Today we took a trip out of Sofia into the mountains to see the Rila monastery. Despite being a 90 minute drive from Sofia this is a common day trip for tourists and Bulgarians alike due to the influence the monastery has had on the country, a spiritual beacon for over 1000 years. We had looked at the options of local buses but having to make two connections and a long journey time persuaded us to look elsewhere. The owners of our apartment offered a shuttle service which we took up but were a little surprised when they turned up in their home car rather than the mini bus we had expected. Still a personal service! The  monastery was founded by Saint Ivan of Rila. Born in 876AD Ivan's parents died when he was only 25 and already a pious and virtuous chap he concentrated on giving away everything he had to the poor. He retreated to the Ruen mountains to live in a secluded hut. It's commented that the thinner he got the more spiritually rich he felt so it's a fair guess to say that he wasn't eating too well. The sight of this odd skinny guy hanging around made the locals nervous and they moved him on after 6 months. Possibly deciding that living in a hut was too easy he moved into a cave in the Rila mountains for the next 12 years. During this time it is alleged that he healed people with all many of aliments and his fame grew throughout Bulgaria. Other would be monks arrived and together they set up the Rila monastery. Later in the 14th century the monastery grew such that it became clear they had to move the site and also a desire to pick a more defensive location given the highwaymen infesting the mountains. The site was supposedly chosen in part because it was more sheltered from the weather than the other options. Having stood outside it in wind driven hail I'd hate to see the alternatives.  In terms of its location it sits high up in the mountains at 1147m and enjoys (?) a very monastic -22 degrees C in winter and a more pleasant 29 in the summer.  During the time of Turkish rule the monastery had a predictably hard time, being constantly sacked by Turkish and Albanian marauders in the 18th century but survived due to large donations from the Bulgarian people and Russia. During this time it was seen as a vital beacon for the Christian faith during the Turkish occupation. In addition more recently it was clearly a seat of learning and not only of a religious nature.

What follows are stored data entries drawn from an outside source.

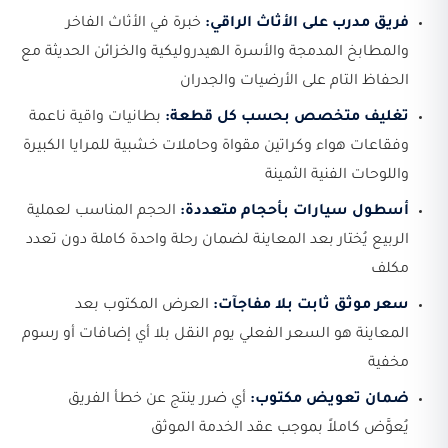
فريق مدرب على الأثاث الراقي:
خبرة في الأثاث الفاخر
والمطابخ المدمجة والأسرة الهيدروليكية والخزائن الحديثة مع
الحفاظ التام على الأرضيات والجدران
تغليف متخصص بحسب كل قطعة:
بطانيات واقية ناعمة
وفقاعات هواء وكراتين مقواة وحاملات خشبية للمرايا الكبيرة
واللوحات الفنية الثمينة
أسطول سيارات بأحجام متعددة:
الحجم المناسب لعملية
الربيع يُختار بعد المعاينة لضمان رحلة واحدة كاملة دون تعدد
مكلف
سعر موثق ثابت بلا مفاجآت:
العرض المكتوب بعد
المعاينة هو السعر الفعلي يوم النقل بلا أي إضافات أو رسوم
مخفية
ضمان تعويض مكتوب:
أي ضرر ينتج عن خطأ الفريق
يُعوَّض كاملاً بموجب عقد الخدمة الموثق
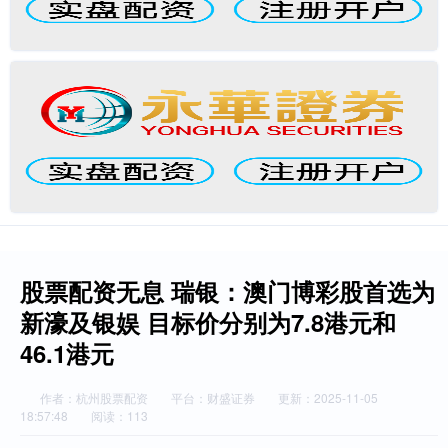
股票配资无息 瑞银：澳门博彩股首选为
新濠及银娱 目标价分别为7.8港元和
46.1港元
作者：杭州股票配资
平台：财盛证券
更新：2025-11-05
18:57:48
阅读：113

We arrived after a lengthy car journey and were dropped off at the gate. The construction today is a large square building which is mostly courtyard inside. This forms the dorms for the monks as well as the kitchens and museum. Inside the courtyard is a church and a defensive stone tower left over from the days of bandits. The weather can only be described as crazy with sun one minute and hail the next. First we dashed into the church to avoid the first round of hail. Being built relatively recently the murals were much more vibrant than others we had seen. While back home it was Easter Sunday being Orthodox in Bulgaria it was the following week but even so this Sunday was a special celebration and so the church was busier than usual. Part of the celebration seemed to involve everyone buying a bushel of a green and leafy branch which had been on sale all over Sofia and also inside the church. The paintings on the side of the church were especially clear and bright, depicting the pleasures or not of hell and heaven. Back outside for a brief period of sun we were soon herded back into the museum to hide from the hail again. Here we saw lots of garments from the monastery, a huge chest which used to contain the gold and required all five keys to open it and finally a wooden cross which has been engraved to an astonishing level of detail. So much so the carpenter had gone blind by the time he had finished but despite this it's tempting to say that the finished article was worth it. With most of the sights seen we headed over to a restaurant a few feet away from the back entrance and prepared ourselves to pay top tourist prices for poor food. Luckily we were surprised on both fronts, clearly the locals hadn't caught on to milking the opportunity of limited supply and large demand.

On the drive back we stopped off at a church in the outskirts of Sofia: Boyana church. This is a small church built in the 13th century and from the outside seemed quite unremarkable. However, on the inside it is covered with detailed frescoes. Tourists are only allowed 10 minutes inside the climate controlled church and with a 10 lev entrance fee it made this the most expensive activity per minute we would undertake for the entire holiday. On being waved into the entrance hallway a lively intense chap started explaining a little about the church and offered his services as a guide. It turns out he is a professor studying the frescoes and like professors the world over was somewhat enthusiastic. The frescoes themselves were good but just as I was thinking that they weren't up to the standard we had seen in Italy we learnt that they were all painted before the Italian renaissance. Of even more significance these were the first examples of saints being painted with human expressions of emotion on their faces, a large departure from the accepted norm at the time.

Feeling suitably virtuous by our heavily religious sight seeing we set off into town, after stopping at the apartment to watch the end of the Paris-Roubaix cycling race, for some food. After a nice Italian restaurant had served us some much needed pasta we went to the happy restaurant for chocolate dessert and where once again Premier football was turned on just as we arrived - impeccable timing again!